* _Requirements_:
- 1) List the conditions for low salinity water flooding that the passage on low salinity water flooding sets out in its introduction.
- 2) Answer these questions from the passage on low salinity water flooding:
(a) At what reservoir temperature were the columns water flooded?
(b) What salinity did the brine injected to simulate formation water have?
(c) Who stipulated a third condition in addition to the first two?
- 3) Reproduce the part of the passage on low salinity water flooding that opens with the words containing "b) Crude oil" and closes with "formation water (FW).".

* _Passage provided_:
****************************************
In this study, we propose to quantify the control of mineral composition and water chemistry on water/rock interactions by using oil during low salinity water flooding of spatially heterogeneous sandstone porous media. A sandstone core and free clay sand core were prepared in chromatography columns and were water flooded sequentially with high low salinity water at the reservoir temperature of 90°C. Brine with high salinity (100,000) ppm was injected to simulate formation water. Then, Inflow LS water (1100) ppm. One of the columns only contains quartz; to investigate the role of the clay in the mechanism of LS water enhanced oil recovery (EOR). The other column contained quartz and identical quantities of clays. The results showed that during flooding, the free clay column with LS water the oil recovery from the quartz column was as great as that of the clay containing cores. The pH also increased significantly during LS water flooding for the free clay column.

Introduction

The results of previous published laboratory work showed that as the salinity of the injected water decreases the oil recovery increases. The experimental observation for Tang and Morrow [1] suggested a couple of chemical mechanisms for LS water flooding:

a) Clay should exist in the sandstone, and

b) Crude oil must contain polar components. Similarly, Lager et al. [2] stipulated a third condition to the previous two, which was

c) Divalent cations such as Ca2+ and Mg2+ must be one of the components of the formation water (FW).
****************************************
* _Entries shown_:
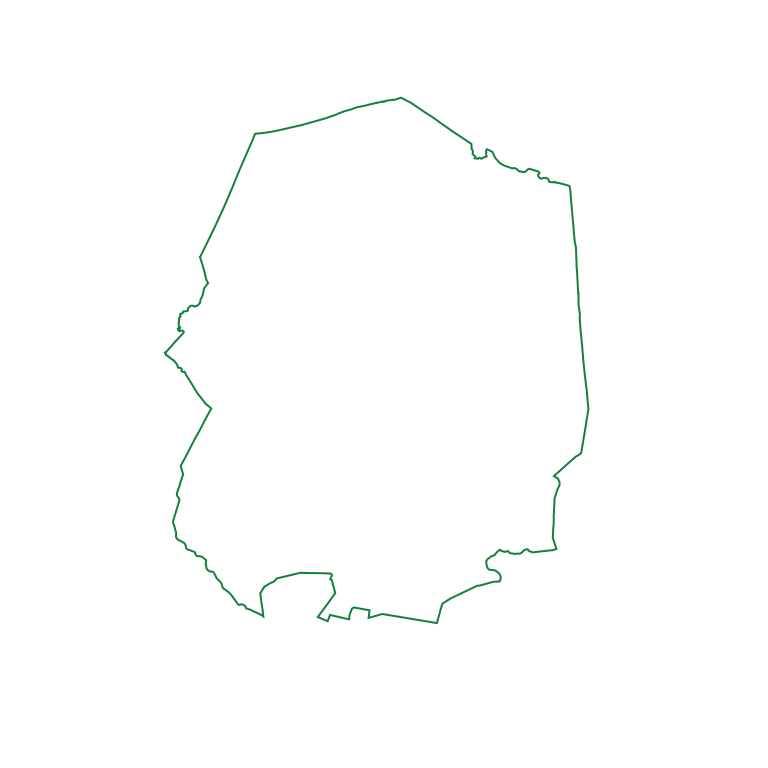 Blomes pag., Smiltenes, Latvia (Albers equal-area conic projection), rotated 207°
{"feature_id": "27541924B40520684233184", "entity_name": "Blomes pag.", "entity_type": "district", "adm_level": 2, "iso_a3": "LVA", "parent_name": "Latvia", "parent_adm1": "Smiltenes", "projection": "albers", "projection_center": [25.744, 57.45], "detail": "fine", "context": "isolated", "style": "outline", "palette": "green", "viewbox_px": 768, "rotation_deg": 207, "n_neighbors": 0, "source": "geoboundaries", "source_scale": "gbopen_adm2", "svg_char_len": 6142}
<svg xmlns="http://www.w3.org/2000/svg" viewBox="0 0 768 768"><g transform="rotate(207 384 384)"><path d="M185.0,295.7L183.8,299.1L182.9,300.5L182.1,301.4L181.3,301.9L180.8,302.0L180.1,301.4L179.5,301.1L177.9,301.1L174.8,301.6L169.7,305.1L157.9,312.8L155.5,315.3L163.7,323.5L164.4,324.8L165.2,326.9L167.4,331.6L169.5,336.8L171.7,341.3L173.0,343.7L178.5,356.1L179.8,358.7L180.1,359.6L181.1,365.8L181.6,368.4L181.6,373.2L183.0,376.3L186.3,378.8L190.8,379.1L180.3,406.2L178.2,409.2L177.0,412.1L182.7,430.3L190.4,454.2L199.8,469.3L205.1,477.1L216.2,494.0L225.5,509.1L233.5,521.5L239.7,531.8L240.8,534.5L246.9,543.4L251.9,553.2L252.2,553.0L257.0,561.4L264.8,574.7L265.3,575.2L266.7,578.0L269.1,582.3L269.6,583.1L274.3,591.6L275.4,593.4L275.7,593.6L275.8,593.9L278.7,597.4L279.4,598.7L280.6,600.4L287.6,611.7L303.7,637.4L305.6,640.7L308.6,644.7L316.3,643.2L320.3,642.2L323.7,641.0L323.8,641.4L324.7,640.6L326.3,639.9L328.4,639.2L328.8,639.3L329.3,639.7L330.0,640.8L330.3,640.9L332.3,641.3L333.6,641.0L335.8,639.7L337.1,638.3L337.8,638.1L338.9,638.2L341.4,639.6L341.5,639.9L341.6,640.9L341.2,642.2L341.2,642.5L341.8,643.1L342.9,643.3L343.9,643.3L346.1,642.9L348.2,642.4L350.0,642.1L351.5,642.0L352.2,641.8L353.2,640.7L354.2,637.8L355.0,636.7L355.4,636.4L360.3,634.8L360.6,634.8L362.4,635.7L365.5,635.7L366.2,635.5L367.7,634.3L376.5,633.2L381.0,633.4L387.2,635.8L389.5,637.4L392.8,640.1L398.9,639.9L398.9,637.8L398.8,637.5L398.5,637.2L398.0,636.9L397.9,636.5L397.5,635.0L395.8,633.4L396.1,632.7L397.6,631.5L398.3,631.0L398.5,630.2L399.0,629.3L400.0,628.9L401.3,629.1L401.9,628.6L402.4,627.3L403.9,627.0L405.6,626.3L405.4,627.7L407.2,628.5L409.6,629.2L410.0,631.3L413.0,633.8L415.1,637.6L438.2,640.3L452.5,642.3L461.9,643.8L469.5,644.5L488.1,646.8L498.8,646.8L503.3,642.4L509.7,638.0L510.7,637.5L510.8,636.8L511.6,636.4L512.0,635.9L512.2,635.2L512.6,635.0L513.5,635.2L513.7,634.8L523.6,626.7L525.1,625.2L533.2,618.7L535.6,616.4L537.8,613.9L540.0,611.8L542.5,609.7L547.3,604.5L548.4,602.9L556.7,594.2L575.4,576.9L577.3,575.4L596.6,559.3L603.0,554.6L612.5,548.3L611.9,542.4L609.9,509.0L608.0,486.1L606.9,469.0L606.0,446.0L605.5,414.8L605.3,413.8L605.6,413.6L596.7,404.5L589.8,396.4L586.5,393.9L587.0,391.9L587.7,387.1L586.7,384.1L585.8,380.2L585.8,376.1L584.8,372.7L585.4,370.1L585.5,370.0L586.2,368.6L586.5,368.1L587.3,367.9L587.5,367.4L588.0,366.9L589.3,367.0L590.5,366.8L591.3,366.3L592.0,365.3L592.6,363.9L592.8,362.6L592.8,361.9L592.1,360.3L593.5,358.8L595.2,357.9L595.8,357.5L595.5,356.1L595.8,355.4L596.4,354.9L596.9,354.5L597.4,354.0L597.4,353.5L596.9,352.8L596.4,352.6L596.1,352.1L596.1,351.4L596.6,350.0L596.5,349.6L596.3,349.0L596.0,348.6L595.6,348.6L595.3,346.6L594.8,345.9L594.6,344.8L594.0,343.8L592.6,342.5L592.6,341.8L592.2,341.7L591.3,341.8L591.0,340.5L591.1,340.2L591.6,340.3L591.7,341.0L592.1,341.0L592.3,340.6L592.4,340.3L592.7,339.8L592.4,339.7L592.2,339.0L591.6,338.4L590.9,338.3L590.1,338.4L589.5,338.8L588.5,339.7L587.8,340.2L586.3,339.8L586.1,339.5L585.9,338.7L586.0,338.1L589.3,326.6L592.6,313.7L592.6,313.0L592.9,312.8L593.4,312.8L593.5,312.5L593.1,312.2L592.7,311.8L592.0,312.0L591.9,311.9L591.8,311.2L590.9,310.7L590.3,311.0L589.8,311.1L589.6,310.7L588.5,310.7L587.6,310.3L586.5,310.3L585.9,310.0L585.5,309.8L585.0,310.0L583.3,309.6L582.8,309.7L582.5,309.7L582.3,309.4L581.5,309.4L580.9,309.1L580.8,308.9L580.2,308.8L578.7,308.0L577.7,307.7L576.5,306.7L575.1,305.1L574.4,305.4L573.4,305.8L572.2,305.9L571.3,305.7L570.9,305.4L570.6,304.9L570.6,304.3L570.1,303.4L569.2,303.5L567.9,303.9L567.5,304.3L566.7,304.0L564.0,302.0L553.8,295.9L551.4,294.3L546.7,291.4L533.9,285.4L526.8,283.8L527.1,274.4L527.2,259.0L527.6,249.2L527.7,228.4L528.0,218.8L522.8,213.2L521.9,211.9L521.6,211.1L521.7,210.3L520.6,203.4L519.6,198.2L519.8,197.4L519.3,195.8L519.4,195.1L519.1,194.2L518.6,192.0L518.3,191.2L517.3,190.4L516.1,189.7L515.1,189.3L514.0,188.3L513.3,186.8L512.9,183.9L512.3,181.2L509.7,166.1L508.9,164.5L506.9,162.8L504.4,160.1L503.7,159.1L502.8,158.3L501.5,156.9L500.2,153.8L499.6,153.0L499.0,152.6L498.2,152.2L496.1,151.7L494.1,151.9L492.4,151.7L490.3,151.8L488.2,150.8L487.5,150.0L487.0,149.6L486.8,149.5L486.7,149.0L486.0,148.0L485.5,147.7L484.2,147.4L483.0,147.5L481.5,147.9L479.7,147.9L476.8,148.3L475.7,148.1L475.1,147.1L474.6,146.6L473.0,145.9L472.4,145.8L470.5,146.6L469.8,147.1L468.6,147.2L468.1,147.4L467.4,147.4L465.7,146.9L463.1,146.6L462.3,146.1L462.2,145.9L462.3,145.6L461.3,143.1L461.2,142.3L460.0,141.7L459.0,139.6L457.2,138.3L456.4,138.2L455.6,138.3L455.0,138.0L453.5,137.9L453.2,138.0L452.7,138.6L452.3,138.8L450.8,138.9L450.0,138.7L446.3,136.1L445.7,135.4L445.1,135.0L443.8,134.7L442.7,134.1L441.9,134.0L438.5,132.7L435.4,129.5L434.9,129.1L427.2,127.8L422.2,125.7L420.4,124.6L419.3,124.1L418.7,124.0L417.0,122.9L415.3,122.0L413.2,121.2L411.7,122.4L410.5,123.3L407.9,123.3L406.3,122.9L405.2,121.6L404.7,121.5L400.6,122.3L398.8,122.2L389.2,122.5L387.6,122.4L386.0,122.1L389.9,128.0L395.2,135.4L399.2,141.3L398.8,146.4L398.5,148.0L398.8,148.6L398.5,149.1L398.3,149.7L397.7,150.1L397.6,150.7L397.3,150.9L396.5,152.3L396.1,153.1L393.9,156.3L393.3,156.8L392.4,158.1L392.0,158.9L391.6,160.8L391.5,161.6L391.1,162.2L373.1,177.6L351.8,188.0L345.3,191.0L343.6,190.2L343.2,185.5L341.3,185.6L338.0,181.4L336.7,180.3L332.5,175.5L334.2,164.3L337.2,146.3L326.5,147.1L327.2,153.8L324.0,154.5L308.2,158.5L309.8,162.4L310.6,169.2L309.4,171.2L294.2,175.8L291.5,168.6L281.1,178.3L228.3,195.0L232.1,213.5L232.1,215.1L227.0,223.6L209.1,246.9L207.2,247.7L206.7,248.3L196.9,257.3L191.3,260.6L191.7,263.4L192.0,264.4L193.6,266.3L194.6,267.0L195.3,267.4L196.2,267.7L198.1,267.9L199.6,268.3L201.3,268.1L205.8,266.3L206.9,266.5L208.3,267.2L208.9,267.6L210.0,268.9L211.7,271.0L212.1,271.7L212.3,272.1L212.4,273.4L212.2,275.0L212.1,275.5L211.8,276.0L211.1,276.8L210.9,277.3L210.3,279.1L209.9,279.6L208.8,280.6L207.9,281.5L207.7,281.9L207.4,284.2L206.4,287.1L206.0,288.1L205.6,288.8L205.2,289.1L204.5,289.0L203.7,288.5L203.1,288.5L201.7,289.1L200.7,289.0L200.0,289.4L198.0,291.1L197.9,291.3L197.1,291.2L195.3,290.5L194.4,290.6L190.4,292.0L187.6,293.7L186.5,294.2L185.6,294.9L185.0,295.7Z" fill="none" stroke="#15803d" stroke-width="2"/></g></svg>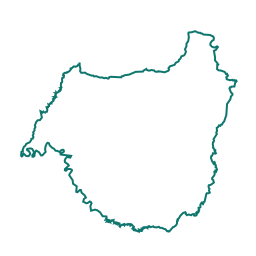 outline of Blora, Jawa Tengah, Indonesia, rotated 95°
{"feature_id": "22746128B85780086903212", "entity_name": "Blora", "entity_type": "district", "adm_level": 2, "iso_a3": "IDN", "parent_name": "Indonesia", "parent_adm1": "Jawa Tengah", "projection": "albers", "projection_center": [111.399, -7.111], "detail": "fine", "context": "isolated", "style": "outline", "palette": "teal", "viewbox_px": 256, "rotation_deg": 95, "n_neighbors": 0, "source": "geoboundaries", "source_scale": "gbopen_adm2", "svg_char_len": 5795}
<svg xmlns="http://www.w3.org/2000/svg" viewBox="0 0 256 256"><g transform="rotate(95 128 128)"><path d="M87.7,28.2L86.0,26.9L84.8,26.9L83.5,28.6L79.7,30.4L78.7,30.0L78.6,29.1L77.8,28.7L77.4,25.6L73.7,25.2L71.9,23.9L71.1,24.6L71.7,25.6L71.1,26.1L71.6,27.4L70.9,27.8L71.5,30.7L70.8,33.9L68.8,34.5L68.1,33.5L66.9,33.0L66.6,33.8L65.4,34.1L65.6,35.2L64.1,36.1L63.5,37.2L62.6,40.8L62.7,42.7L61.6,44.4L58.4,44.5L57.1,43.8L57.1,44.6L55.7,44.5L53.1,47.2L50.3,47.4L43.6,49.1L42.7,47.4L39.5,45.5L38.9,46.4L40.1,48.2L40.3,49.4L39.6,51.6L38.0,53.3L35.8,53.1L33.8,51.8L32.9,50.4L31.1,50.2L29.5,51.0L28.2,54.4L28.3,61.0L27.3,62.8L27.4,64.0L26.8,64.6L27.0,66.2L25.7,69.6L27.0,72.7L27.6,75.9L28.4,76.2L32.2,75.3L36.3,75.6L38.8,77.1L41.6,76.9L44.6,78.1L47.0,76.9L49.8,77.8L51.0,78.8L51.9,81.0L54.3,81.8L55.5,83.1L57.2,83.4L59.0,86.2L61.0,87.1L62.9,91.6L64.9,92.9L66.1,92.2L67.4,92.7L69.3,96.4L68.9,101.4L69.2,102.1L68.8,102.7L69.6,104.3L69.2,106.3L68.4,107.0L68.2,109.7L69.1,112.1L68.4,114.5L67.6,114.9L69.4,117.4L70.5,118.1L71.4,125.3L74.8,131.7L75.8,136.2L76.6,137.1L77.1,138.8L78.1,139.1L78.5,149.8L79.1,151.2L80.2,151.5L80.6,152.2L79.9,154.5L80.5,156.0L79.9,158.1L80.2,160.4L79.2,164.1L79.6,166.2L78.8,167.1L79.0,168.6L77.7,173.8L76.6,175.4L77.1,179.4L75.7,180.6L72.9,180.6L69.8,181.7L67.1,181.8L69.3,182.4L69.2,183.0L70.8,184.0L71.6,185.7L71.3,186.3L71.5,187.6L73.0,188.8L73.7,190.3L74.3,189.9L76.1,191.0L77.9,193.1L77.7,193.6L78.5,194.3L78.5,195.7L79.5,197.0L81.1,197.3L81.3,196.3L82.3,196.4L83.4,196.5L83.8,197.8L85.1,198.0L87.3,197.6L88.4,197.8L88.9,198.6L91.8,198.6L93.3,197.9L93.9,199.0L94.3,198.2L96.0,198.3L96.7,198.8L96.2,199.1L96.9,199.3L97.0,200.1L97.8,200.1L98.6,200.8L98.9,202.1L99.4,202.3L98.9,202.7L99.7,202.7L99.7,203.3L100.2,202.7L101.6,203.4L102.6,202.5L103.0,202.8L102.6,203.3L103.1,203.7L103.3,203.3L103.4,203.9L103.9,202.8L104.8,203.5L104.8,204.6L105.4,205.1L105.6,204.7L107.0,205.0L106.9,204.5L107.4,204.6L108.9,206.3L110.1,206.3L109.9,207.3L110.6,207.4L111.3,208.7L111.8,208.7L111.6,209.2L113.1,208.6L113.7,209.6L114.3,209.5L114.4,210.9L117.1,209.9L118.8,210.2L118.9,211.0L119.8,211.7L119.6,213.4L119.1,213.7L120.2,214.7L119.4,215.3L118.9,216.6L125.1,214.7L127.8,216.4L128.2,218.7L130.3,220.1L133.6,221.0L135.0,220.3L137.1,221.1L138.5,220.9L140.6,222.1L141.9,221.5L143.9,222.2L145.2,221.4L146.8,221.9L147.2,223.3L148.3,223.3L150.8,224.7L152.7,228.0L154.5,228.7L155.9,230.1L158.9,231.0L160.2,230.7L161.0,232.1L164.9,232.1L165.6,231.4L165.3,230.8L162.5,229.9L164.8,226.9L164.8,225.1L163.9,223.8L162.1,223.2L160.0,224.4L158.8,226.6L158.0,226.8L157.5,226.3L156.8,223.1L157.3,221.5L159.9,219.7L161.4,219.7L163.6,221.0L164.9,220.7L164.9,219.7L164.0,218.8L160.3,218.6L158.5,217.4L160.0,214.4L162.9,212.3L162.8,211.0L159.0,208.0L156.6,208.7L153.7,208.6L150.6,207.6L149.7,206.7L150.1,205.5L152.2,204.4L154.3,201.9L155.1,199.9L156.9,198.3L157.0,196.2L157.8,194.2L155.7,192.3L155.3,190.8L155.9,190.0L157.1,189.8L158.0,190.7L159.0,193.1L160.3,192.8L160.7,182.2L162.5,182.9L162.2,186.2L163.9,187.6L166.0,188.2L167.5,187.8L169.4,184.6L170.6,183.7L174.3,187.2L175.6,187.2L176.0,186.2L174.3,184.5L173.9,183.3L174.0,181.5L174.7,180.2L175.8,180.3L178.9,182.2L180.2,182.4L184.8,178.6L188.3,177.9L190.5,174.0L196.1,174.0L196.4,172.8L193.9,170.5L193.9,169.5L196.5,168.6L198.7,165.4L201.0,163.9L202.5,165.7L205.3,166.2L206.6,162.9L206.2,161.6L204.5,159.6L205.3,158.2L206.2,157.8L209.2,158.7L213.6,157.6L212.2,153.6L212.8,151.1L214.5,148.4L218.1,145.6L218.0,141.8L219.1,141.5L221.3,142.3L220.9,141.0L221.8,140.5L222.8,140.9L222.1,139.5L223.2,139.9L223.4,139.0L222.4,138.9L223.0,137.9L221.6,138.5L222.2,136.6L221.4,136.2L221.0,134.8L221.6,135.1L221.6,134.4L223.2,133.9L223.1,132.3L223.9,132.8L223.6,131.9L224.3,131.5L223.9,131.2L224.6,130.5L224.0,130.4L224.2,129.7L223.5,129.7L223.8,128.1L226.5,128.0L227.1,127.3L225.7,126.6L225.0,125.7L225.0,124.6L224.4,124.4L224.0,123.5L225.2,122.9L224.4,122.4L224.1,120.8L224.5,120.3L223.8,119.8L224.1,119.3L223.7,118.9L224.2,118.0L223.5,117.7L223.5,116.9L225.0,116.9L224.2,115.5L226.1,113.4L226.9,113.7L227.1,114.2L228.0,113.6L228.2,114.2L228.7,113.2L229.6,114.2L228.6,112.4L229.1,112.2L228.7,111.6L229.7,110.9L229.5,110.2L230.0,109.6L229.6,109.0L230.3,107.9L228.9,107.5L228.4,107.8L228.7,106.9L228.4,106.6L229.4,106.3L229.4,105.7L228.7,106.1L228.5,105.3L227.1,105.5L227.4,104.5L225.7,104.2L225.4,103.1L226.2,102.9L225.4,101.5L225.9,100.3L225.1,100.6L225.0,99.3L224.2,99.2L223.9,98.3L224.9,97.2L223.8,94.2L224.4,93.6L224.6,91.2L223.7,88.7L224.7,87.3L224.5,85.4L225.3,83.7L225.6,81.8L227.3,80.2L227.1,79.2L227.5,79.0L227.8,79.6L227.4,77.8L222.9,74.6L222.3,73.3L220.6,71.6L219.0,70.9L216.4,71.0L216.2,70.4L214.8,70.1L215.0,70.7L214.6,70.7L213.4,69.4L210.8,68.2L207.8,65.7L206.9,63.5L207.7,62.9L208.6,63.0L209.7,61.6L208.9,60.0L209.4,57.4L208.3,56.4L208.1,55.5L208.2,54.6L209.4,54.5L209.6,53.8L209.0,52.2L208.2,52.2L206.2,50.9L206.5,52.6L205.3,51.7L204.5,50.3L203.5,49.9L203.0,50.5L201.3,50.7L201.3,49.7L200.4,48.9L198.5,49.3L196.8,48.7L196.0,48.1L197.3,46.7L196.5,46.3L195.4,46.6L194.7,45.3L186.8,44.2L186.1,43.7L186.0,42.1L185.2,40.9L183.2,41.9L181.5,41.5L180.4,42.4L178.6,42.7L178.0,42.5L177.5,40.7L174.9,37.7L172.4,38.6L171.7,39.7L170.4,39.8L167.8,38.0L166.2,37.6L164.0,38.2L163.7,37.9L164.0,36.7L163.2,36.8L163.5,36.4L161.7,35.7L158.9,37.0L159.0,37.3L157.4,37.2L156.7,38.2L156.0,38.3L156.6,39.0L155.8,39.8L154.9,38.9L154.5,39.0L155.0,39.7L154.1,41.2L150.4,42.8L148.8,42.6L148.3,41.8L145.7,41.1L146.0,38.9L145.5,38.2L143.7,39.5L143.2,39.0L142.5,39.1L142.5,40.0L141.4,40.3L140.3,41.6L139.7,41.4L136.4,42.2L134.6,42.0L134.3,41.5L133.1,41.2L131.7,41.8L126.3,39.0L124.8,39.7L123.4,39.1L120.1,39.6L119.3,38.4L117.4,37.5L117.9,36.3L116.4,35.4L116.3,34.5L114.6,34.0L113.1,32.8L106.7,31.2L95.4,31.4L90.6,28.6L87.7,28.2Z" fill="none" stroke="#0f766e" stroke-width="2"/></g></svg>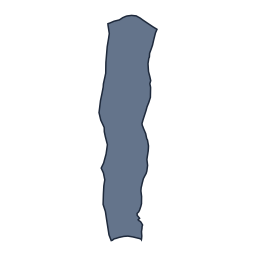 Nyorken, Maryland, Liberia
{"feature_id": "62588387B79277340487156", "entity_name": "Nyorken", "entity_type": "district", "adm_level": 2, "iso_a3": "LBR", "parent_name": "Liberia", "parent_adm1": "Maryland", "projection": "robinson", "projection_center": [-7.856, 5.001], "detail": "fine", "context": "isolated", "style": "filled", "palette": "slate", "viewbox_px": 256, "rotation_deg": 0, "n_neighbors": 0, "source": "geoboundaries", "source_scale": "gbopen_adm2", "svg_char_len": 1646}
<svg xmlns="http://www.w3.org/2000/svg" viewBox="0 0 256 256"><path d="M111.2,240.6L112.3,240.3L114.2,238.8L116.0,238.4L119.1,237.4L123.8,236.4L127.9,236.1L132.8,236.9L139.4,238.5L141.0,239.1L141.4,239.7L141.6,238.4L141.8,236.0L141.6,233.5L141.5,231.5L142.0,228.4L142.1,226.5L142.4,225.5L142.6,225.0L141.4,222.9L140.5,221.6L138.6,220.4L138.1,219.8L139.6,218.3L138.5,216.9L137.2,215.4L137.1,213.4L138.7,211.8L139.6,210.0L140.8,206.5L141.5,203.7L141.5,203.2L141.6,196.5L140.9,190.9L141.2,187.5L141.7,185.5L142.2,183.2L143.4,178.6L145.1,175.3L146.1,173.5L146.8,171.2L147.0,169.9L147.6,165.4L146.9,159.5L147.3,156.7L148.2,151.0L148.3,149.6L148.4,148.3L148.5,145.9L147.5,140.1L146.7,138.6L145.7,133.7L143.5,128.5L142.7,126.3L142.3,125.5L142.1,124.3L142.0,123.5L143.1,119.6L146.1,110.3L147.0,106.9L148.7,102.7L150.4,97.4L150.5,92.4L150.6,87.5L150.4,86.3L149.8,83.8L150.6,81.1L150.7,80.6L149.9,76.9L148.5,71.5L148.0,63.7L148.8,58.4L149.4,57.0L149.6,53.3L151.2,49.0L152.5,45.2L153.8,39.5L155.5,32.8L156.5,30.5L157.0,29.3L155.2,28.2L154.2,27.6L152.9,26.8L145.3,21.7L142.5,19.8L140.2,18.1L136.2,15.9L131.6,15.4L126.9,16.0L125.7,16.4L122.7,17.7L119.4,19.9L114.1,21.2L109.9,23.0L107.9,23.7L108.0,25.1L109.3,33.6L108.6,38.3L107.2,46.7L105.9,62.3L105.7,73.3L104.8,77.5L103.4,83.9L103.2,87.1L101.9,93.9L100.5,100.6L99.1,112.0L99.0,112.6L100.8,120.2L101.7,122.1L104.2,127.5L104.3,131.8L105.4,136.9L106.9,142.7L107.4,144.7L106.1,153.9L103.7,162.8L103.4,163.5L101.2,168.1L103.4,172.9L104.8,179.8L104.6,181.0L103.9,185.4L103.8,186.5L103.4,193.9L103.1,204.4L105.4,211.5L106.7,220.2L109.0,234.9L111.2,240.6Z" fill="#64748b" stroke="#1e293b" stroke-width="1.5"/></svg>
****************************************
* _Solutions below_:
- 1)
- Clay should exist in the sandstone.
- Crude oil must contain polar components.
- Divalent cations such as Ca2+ and Mg2+ must be one of the components of the formation water (FW).

- 2)
(a) 90°C
(b) 100,000 ppm
(c) Lager et al.

- 3)
b) Crude oil must contain polar components. Similarly, Lager et al. [2] stipulated a third condition to the previous two, which was

c) Divalent cations such as Ca2+ and Mg2+ must be one of the components of the formation water (FW).